One sometimes wonders if the writer/director Martin Koolhoven hates his own gender.  With the exception of Eli and his son and to a limited extent Kit Harington as an outlaw who tries to help Liz, nearly all the men are total bastards, from the Reverend himself to the Chinese immigrant who sells her to a “cat house”, where the customer is always right whatever brutality he inflicts on the women there.  There is also a strong theme of revulsion for the evils of fundamentalist, male dominated religion.  Koolhaven is Dutch, raised in a Calvinist tradition and the film was unsurprisingly produced and filmed in Europe, not America, where it has predictably not been enthusiastically received.
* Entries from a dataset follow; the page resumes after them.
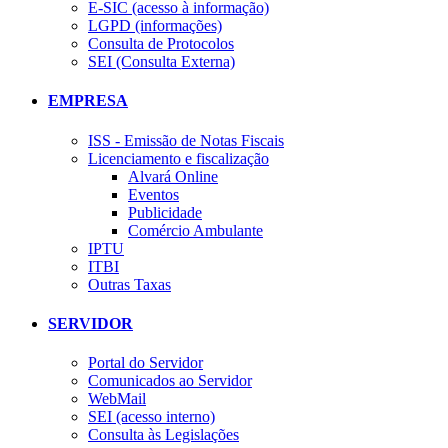
E-SIC (acesso à informação)
LGPD (informações)
Consulta de Protocolos
SEI (Consulta Externa)
EMPRESA
ISS - Emissão de Notas Fiscais
Licenciamento e fiscalização
Alvará Online
Eventos
Publicidade
Comércio Ambulante
IPTU
ITBI
Outras Taxas
SERVIDOR
Portal do Servidor
Comunicados ao Servidor
WebMail
SEI (acesso interno)
Consulta às Legislações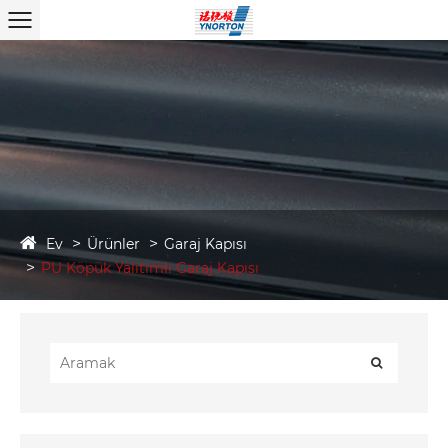
Ev
Ürünler
Garaj Kapısı
PU Köpük Yalıtımlı Garaj Kapısı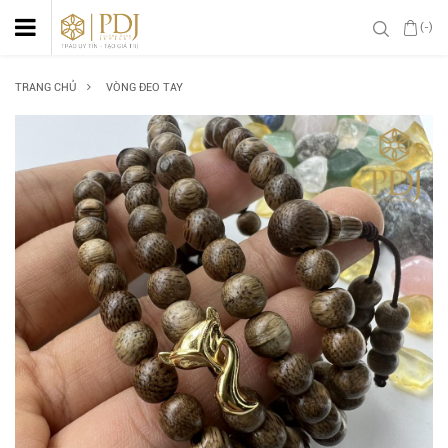
(-)
TRANG CHỦ
VÒNG ĐEO TAY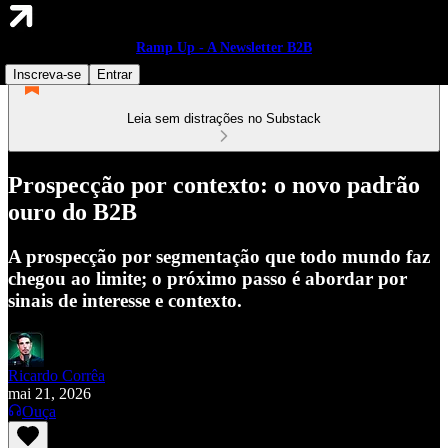
Ramp Up - A Newsletter B2B
Inscreva-se
Entrar
Leia sem distrações no Substack
Prospecção por contexto: o novo padrão
ouro do B2B
A prospecção por segmentação que todo mundo faz
chegou ao limite; o próximo passo é abordar por
sinais de interesse e contexto.
Ricardo Corrêa
mai 21, 2026
Ouça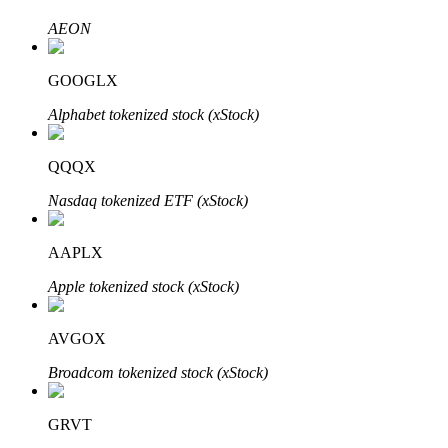
Узнайте о пассивном доходе
AEON
Bitrue
AI
GOOGLX
Alphabet tokenized stock (xStock)
QQQX
Nasdaq tokenized ETF (xStock)
Bitrue Партнеры
AAPLX
Apple tokenized stock (xStock)
AVGOX
Broadcom tokenized stock (xStock)
GRVT
Партнеры Bitrue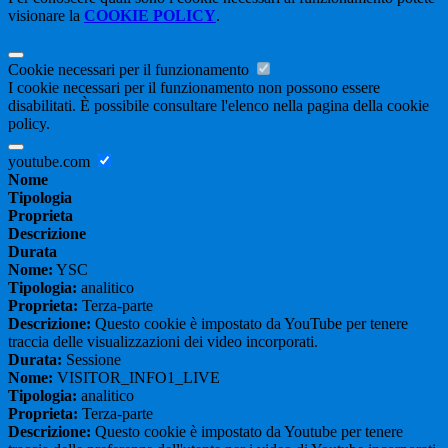
visionare la
COOKIE POLICY
.
Cookie necessari per il funzionamento
I cookie necessari per il funzionamento non possono essere
disabilitati. È possibile consultare l'elenco nella pagina della cookie
policy.
youtube.com
Nome
Tipologia
Proprieta
Descrizione
Durata
Nome:
YSC
Tipologia:
analitico
Proprieta:
Terza-parte
Descrizione:
Questo cookie è impostato da YouTube per tenere
traccia delle visualizzazioni dei video incorporati.
Durata:
Sessione
Nome:
VISITOR_INFO1_LIVE
Tipologia:
analitico
Proprieta:
Terza-parte
Descrizione:
Questo cookie è impostato da Youtube per tenere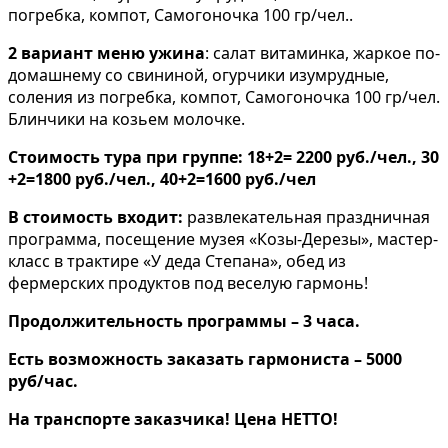
погребка, компот, Самогоночка 100 гр/чел..
2 вариант меню ужина
: салат витаминка, жаркое по-
домашнему со свининой, огурчики изумрудные,
соления из погребка, компот, Самогоночка 100 гр/чел.
Блинчики на козьем молочке.
Стоимость тура при группе: 18+2= 2200 руб./чел., 30
+2=1800 руб./чел., 40+2=1600 руб./чел
В стоимость входит:
развлекательная праздничная
программа, посещение музея «Козы-Дерезы», мастер-
класс в трактире «У деда Степана», обед из
фермерских продуктов под веселую гармонь!
Продолжительность программы – 3 часа.
Есть возможность заказать гармониста – 5000
руб/час.
На транспорте заказчика! Цена НЕТТО!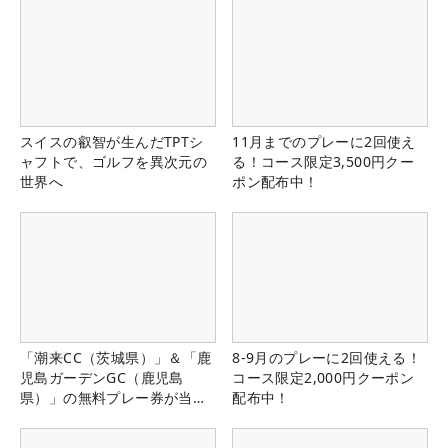
スイスの叡智が生んだTPTシ
11月までのプレーに2回使え
ャフトで、ゴルフを異次元の
る！コース限定3,500円クー
世界へ
ポン配布中！
「潮来CC（茨城県）」＆「鹿
8-9月のプレーに2回使える！
児島ガーデンGC（鹿児島
コース限定2,000円クーポン
県）」の無料プレー券が当た
配布中！
る！！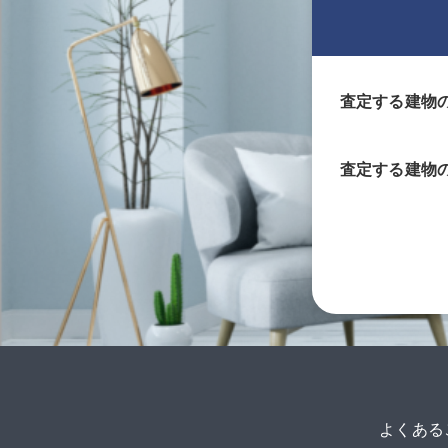
査定する建物
査定する
建物
よくある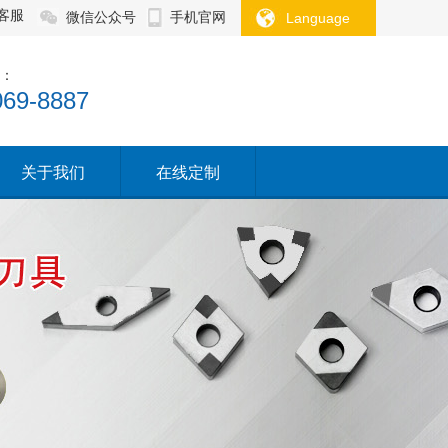
客服
微信公众号
手机官网
Language
：
069-8887
关于我们
在线定制
关于我们
在线定制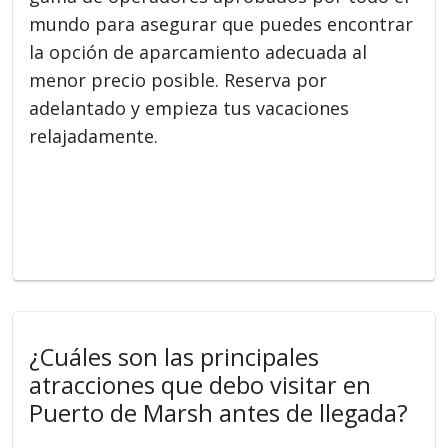
mundo para asegurar que puedes encontrar
la opción de aparcamiento adecuada al
menor precio posible. Reserva por
adelantado y empieza tus vacaciones
relajadamente.
¿Cuáles son las principales
atracciones que debo visitar en
Puerto de Marsh antes de llegada?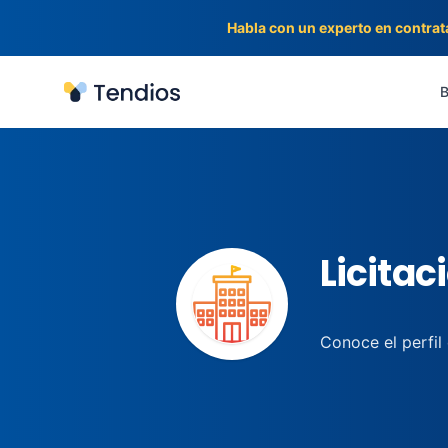
Habla con un experto en contrat
Tendios
B
Licitac
Conoce el perfil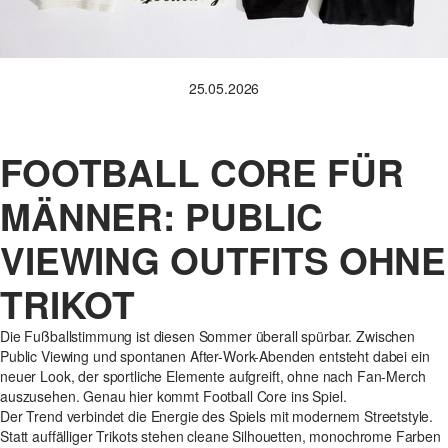
25.05.2026
FOOTBALL CORE FÜR
MÄNNER: PUBLIC
VIEWING OUTFITS OHNE
TRIKOT
Die Fußballstimmung ist diesen Sommer überall spürbar. Zwischen
Public Viewing und spontanen After-Work-Abenden entsteht dabei ein
neuer Look, der sportliche Elemente aufgreift, ohne nach Fan-Merch
auszusehen. Genau hier kommt Football Core ins Spiel.
Der Trend verbindet die Energie des Spiels mit modernem Streetstyle.
Statt auffälliger Trikots stehen cleane Silhouetten, monochrome Farben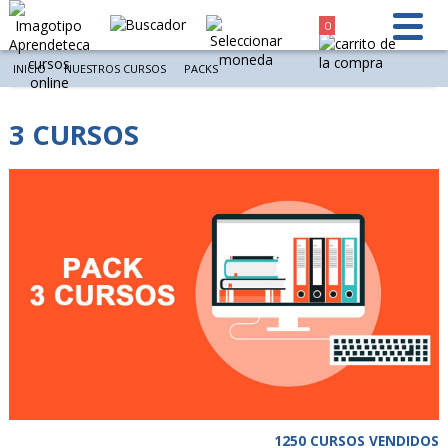
0
INICIO
NUESTROS CURSOS
PACKS
3 CURSOS
1250 CURSOS VENDIDOS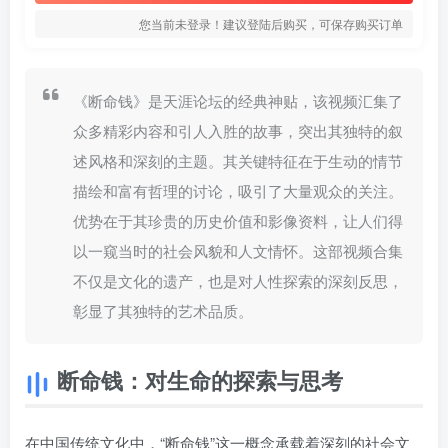
您当前未登录！建议登陆后购买，可保存购买订单
《断命钱》是天涯论坛的经典神贴，该视频汇集了
众多精彩内容和引人入胜的故事，突出其独特的叙
述风格和深刻的主题。其关键特征在于生动的情节
描绘和富有哲理的讨论，吸引了大量观众的关注。
优势在于其珍贵的历史价值和影像资料，让人们得
以一窥当时的社会风貌和人文情怀。这部视频合集
不仅是文化的遗产，也是对人性探索的深刻反思，
彰显了其独特的艺术品质。
断命钱：对生命的探索与思考
在中国传统文化中，“断命钱”这一概念承载着深刻的社会文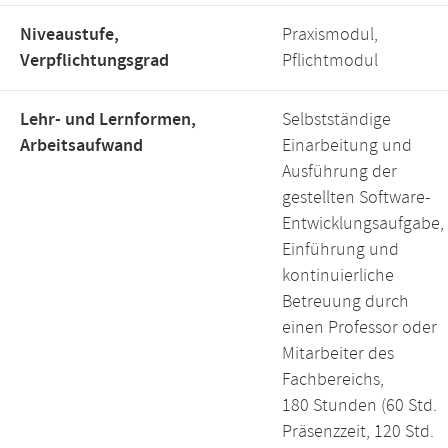
Niveaustufe,
Praxismodul,
Verpflichtungsgrad
Pflichtmodul
Lehr- und Lernformen,
Selbstständige
Arbeitsaufwand
Einarbeitung und
Ausführung der
gestellten Software-
Entwicklungsaufgabe,
Einführung und
kontinuierliche
Betreuung durch
einen Professor oder
Mitarbeiter des
Fachbereichs,
180 Stunden (60 Std.
Präsenzzeit, 120 Std.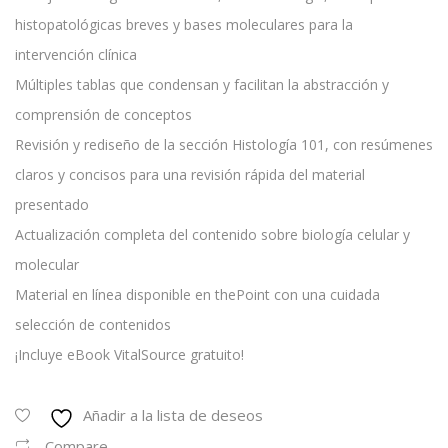
histopatológicas breves y bases moleculares para la
intervención clínica
Múltiples tablas que condensan y facilitan la abstracción y
comprensión de conceptos
Revisión y rediseño de la sección Histología 101, con resúmenes
claros y concisos para una revisión rápida del material
presentado
Actualización completa del contenido sobre biología celular y
molecular
Material en línea disponible en thePoint con una cuidada
selección de contenidos
¡Incluye eBook VitalSource gratuito!
Añadir a la lista de deseos
Compare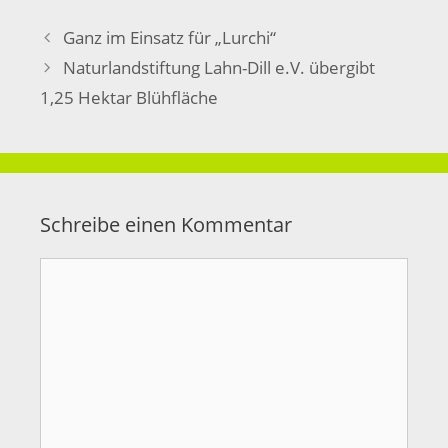
Ganz im Einsatz für „Lurchi“
Naturlandstiftung Lahn-Dill e.V. übergibt
1,25 Hektar Blühfläche
Schreibe einen Kommentar
Kommentar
Although not an easy watch the film grips the attention throughout.  Fanning’s expressive performance and that of Jones as her younger self Joanna both engage our empathy for the character’s self determination, while Pearce as her persecutor, sporting an Amish style beard and a gravelly Dutch accent is a strong and terrifying presence and unremittingly evil throughout.

The disturbing emotional morality of the film is similar in many ways to that of the recently UK screened television series “The Handmaid’s Tale”, though the horrors inflicted on Liz/Joanna and the other women, who include Carice van Houten as Joanna’s mother, are admittedly even more graphic.

As a woman I found the film neither exploitative nor offensive.  There may well however be some women who do.